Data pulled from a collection
##############################
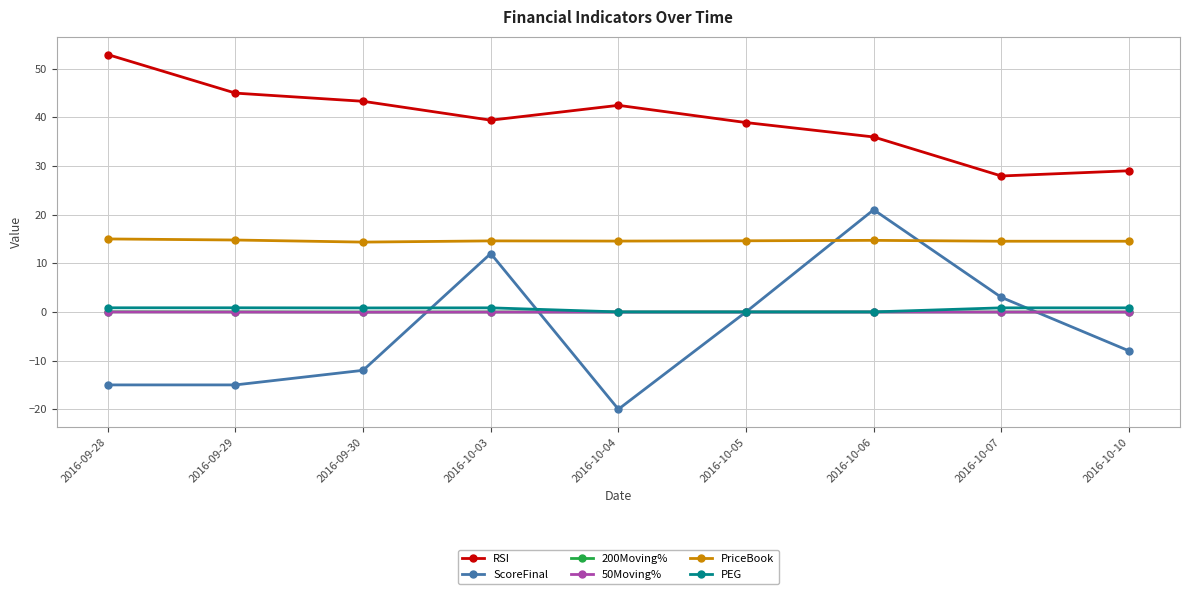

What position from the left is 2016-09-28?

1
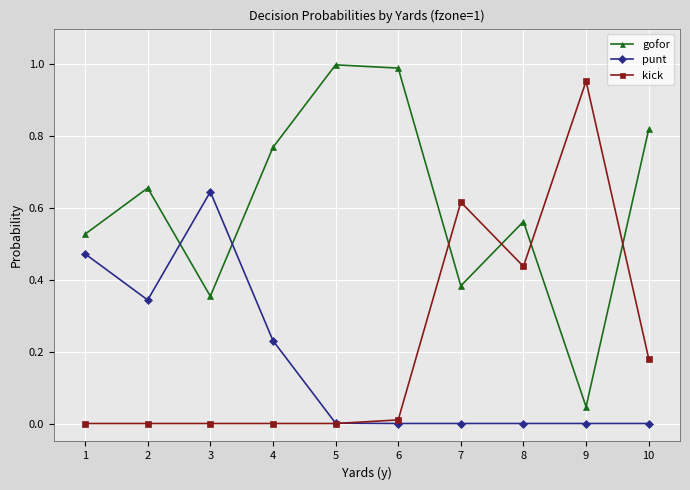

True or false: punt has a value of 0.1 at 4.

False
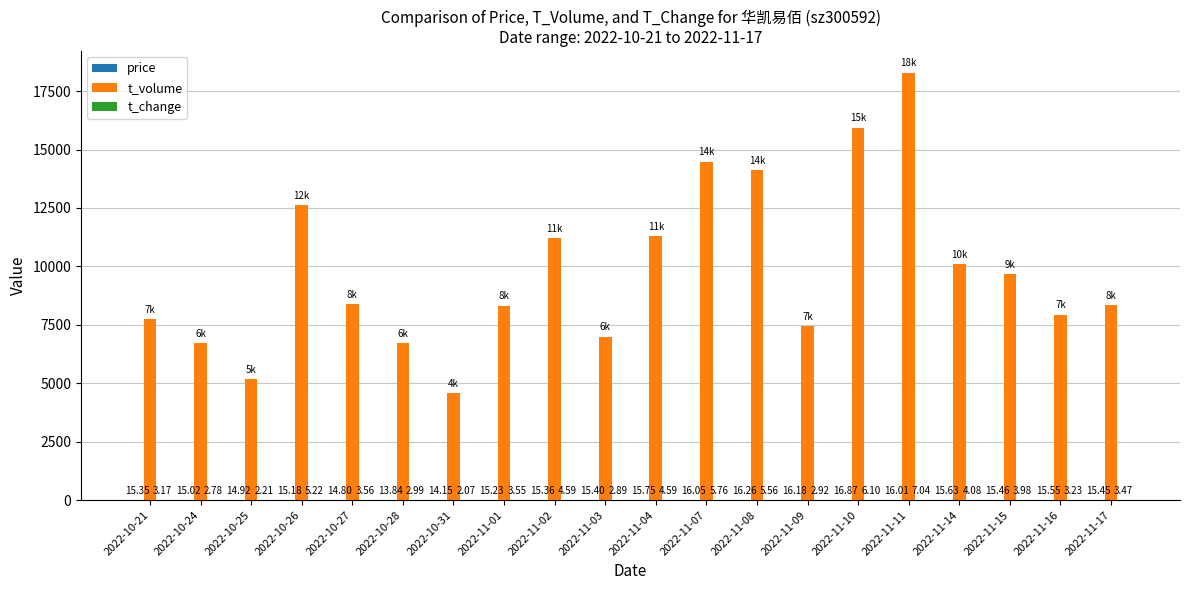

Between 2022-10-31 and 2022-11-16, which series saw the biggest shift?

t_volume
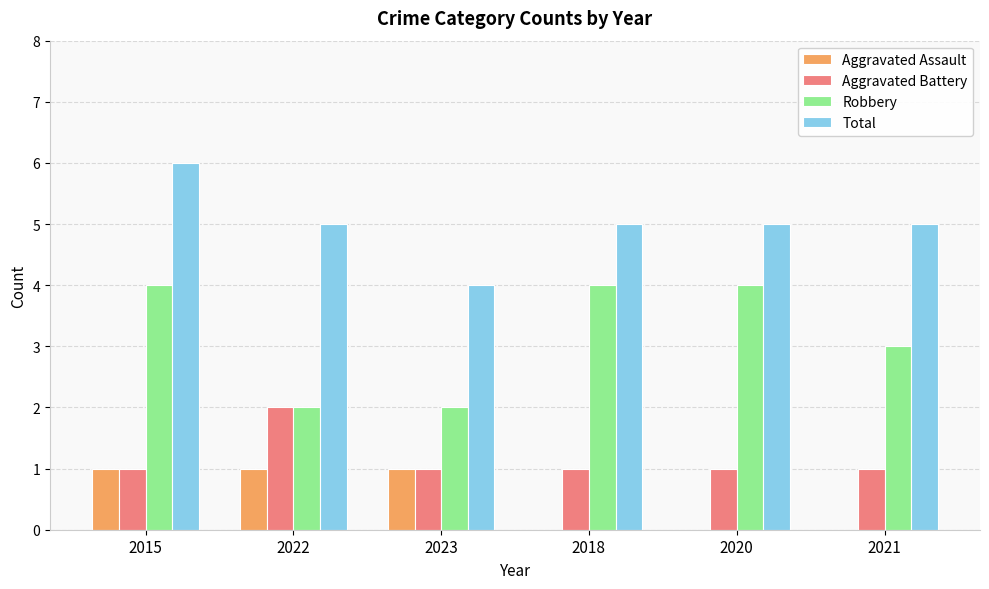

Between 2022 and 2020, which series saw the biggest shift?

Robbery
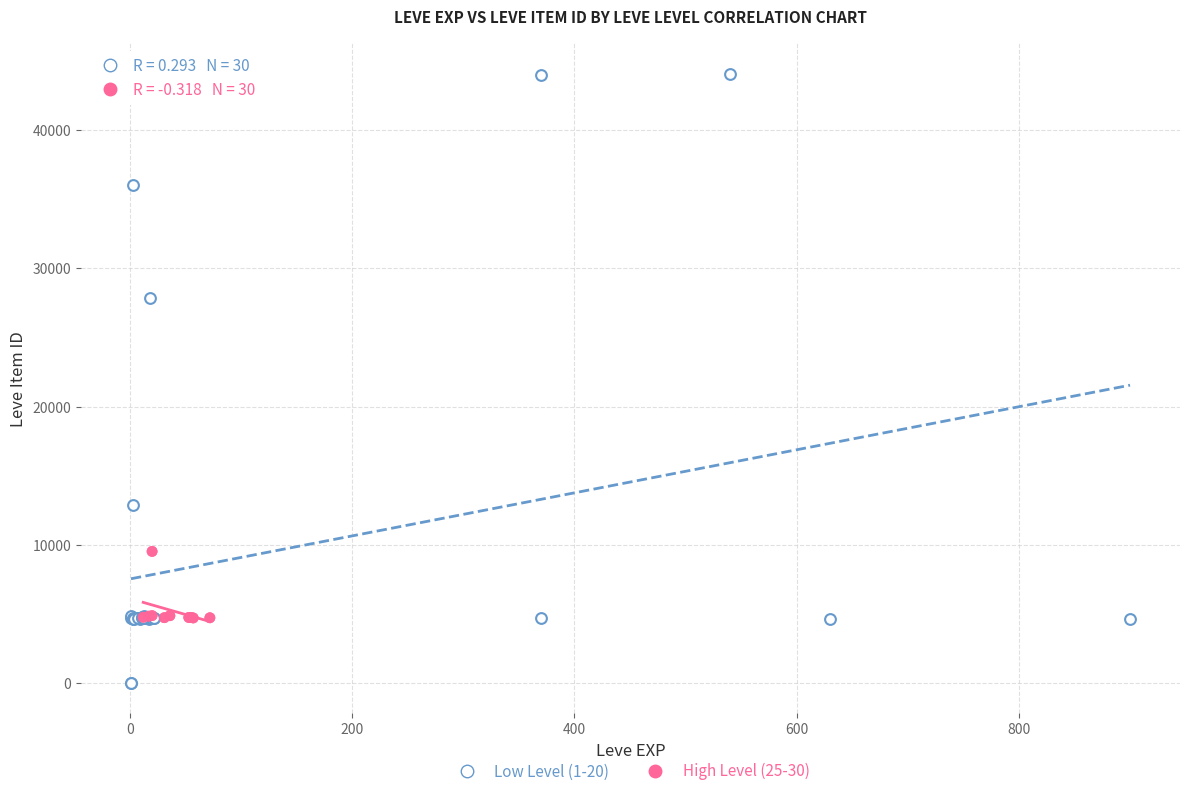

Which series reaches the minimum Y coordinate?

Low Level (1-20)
##############################
Work required
Return the rows word for word, from the line containing "Between 2022 and" through the end of the rows, and leave the pictures out.

Answer to the exercise
Between 2022 and 2020, which series saw the biggest shift?

Robbery

Which series reaches the minimum Y coordinate?

Low Level (1-20)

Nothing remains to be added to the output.